Mercure-Direktor Graf-Mathias glaubt an einen grundlegenden Wandel im Tagungsgeschäft: „Das wird aufgrund der Videokonferenzen gar nicht mehr so zurückkommen, wie es war.“ Das denkt auch Dold: „Für die Stadthotellerie werden damit die Umsätze aus geschäftlichen Übernachtungen dauerhaft sinken.“ Für Rösler vom Oberkirch ist es indes wichtig, dass Freiburg sich als sichere Stadt zeige, die drohenden Einschnitte beim Kommunalen Ordnungsdienst sieht sie mit Sorge.

Die FWTM plant fürs Frühjahr eine zweite Re-Start-Kampagne mit 100.000 Euro und dem Slogan „Fühl Dich Freiburg“– die erste „Ab nach Freiburg“ hatte im Netz 71.649.580 Impressionen.

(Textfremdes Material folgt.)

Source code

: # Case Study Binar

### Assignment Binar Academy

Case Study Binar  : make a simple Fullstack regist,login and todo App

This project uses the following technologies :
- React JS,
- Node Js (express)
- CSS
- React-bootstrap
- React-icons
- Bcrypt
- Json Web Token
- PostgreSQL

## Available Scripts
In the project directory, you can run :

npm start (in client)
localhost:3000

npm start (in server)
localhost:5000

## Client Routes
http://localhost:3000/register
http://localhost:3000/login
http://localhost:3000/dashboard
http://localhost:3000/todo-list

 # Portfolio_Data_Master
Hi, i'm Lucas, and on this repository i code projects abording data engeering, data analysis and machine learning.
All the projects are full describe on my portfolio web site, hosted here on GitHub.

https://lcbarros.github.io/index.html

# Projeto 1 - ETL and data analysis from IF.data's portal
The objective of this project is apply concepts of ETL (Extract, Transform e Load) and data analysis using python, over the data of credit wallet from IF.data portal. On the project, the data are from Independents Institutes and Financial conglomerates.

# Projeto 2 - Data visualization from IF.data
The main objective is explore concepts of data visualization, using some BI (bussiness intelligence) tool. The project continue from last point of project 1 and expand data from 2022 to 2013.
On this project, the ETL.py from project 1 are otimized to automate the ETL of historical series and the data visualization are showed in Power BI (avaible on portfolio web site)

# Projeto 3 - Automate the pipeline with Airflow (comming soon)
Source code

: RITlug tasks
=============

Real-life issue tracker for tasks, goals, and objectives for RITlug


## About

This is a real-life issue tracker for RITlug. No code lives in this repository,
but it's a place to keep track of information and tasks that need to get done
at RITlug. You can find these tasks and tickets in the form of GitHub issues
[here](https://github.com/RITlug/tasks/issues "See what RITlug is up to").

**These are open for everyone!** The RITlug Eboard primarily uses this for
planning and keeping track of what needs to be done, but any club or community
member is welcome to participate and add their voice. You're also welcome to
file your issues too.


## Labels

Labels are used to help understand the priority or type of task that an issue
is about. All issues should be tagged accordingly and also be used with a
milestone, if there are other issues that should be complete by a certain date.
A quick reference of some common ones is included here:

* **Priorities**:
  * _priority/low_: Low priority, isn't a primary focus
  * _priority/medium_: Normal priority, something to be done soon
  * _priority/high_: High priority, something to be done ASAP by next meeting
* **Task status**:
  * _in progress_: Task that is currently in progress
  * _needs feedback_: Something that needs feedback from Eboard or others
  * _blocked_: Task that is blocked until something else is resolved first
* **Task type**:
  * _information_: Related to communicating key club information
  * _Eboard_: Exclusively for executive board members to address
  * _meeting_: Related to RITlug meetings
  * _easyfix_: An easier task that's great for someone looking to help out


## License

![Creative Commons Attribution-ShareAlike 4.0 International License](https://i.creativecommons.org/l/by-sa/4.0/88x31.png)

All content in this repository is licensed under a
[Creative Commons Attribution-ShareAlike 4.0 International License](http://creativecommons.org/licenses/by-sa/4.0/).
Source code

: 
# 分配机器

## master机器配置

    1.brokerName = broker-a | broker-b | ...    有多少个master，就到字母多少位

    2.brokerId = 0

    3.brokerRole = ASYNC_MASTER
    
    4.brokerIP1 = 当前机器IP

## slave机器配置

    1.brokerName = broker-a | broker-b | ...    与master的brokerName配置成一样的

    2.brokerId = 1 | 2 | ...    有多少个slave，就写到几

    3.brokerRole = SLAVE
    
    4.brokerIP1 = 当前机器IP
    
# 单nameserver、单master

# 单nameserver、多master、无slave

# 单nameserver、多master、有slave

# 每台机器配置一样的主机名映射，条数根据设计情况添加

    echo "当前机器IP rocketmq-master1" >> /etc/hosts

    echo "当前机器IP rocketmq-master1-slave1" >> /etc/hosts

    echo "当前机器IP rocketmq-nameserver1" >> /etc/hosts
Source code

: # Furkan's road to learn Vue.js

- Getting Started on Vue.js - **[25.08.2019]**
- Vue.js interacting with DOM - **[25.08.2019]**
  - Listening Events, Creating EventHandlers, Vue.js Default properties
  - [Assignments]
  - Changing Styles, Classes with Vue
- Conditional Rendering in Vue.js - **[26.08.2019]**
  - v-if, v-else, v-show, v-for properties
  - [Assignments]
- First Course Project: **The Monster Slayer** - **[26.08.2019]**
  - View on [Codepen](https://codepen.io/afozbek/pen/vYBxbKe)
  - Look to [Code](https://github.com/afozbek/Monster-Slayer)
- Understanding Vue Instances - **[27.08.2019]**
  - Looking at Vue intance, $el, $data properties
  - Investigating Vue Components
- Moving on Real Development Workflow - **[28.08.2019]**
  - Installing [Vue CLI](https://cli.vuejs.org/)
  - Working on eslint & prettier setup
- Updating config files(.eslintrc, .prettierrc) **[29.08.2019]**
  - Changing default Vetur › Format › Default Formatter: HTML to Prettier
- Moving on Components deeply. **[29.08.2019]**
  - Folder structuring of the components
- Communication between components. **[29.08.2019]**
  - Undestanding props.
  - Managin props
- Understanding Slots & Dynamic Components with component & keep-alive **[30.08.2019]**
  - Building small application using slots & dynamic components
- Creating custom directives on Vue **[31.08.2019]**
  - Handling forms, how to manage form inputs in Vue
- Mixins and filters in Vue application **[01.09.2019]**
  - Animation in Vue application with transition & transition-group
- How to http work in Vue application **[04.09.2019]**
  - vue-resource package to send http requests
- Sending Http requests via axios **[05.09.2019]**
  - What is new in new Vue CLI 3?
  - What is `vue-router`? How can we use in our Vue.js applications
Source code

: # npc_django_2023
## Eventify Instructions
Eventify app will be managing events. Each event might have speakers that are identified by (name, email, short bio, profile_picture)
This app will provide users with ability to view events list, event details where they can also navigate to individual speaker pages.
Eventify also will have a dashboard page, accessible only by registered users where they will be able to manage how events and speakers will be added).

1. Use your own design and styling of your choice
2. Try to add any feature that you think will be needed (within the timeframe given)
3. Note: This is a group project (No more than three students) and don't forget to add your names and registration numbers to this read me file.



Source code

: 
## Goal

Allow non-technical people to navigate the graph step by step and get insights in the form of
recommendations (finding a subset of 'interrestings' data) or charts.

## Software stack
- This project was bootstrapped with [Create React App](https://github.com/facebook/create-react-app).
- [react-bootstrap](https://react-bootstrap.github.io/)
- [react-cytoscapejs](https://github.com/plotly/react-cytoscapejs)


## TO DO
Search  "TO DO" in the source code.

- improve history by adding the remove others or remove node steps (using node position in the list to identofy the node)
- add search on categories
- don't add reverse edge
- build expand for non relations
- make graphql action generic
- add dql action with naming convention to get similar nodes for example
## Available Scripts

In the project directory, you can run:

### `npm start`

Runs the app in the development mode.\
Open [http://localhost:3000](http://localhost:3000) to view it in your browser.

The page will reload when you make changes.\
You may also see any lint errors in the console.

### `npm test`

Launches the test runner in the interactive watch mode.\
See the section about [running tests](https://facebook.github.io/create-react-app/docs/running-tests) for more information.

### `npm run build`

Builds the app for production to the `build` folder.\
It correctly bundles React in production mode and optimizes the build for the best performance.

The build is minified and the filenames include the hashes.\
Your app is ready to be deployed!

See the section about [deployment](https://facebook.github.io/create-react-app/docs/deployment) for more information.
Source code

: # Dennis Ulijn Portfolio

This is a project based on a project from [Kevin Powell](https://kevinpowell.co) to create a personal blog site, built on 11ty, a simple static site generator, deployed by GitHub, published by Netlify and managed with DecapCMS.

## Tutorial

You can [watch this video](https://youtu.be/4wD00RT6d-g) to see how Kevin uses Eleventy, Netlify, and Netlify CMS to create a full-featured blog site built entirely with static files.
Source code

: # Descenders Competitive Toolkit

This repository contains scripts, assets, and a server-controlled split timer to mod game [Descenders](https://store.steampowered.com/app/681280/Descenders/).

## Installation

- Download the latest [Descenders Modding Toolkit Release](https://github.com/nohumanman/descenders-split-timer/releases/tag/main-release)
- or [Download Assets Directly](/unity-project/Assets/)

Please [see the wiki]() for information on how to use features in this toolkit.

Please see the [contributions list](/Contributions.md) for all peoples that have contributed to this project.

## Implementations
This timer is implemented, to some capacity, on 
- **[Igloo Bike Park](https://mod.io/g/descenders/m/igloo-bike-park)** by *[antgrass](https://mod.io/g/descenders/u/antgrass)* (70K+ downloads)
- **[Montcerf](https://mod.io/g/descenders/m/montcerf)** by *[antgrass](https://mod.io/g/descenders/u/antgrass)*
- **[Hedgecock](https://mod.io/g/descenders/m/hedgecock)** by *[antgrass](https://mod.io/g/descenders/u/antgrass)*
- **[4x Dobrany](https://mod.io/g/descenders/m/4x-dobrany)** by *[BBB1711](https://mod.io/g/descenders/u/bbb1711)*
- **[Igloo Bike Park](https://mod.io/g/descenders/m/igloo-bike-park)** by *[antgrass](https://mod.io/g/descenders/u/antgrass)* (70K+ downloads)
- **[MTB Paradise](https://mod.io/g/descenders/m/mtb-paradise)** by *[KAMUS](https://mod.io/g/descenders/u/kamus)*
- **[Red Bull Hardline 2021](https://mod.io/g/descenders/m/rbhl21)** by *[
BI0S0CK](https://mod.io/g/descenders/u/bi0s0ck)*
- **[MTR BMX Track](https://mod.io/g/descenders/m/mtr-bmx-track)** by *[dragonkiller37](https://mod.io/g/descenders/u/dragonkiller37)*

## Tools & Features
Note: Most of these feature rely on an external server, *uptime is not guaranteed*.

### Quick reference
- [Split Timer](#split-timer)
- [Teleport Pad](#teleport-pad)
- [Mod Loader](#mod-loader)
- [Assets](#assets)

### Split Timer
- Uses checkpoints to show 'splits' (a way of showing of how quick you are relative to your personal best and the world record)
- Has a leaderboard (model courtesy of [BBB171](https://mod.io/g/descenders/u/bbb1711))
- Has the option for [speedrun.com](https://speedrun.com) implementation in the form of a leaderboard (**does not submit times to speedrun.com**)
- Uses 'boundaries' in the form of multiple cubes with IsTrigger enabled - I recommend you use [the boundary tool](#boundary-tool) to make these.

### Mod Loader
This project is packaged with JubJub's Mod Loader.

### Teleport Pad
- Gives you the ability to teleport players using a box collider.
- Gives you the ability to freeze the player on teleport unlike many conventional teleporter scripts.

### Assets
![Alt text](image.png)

Die Tourismusförderer wollen zudem einen Open-Data-Online-Veranstaltungskalender für die ganze Stadt aufbauen, neue Themenwege mit Exponaten auf dem Schlossberg eröffnen und das in die Jahre gekommene Fußgänger-Leitsystem erneuern. Zudem arbeitet die Stadttochter an einem neuen Kern der Marke Freiburg und werkelt an einem Beherbergungskonzept, das die künftige Ansiedlung neuer Häuser steuern und im Sommer vorgestellt werden soll. „Es ist wichtiger denn je, zu versuchen, den Bau zusätzlicher Übernachtungskapazitäten zu steuern“, sagt Glück. Trotz der Zweckentfremdungssatzung geht die Stadtverwaltung aktuell von bis zu 900 AirBnB-Unterkünften in Freiburg aus. Auch die machen den Hotels und Pensionen das Leben zusätzlich schwer.

„In der Krise wird die hohe Bedeutung des Tourismus als wichtiger Wirtschafts und Standortfaktor für Freiburg umso deutlicher“, sagt FWTM-Geschäftsführerin Hanna Böhme. Umso mehr gelte es, Freiburg als Reisedestination nachhaltig weiterzuentwickeln und „Reisende für unsere Stadt zu begeistern“.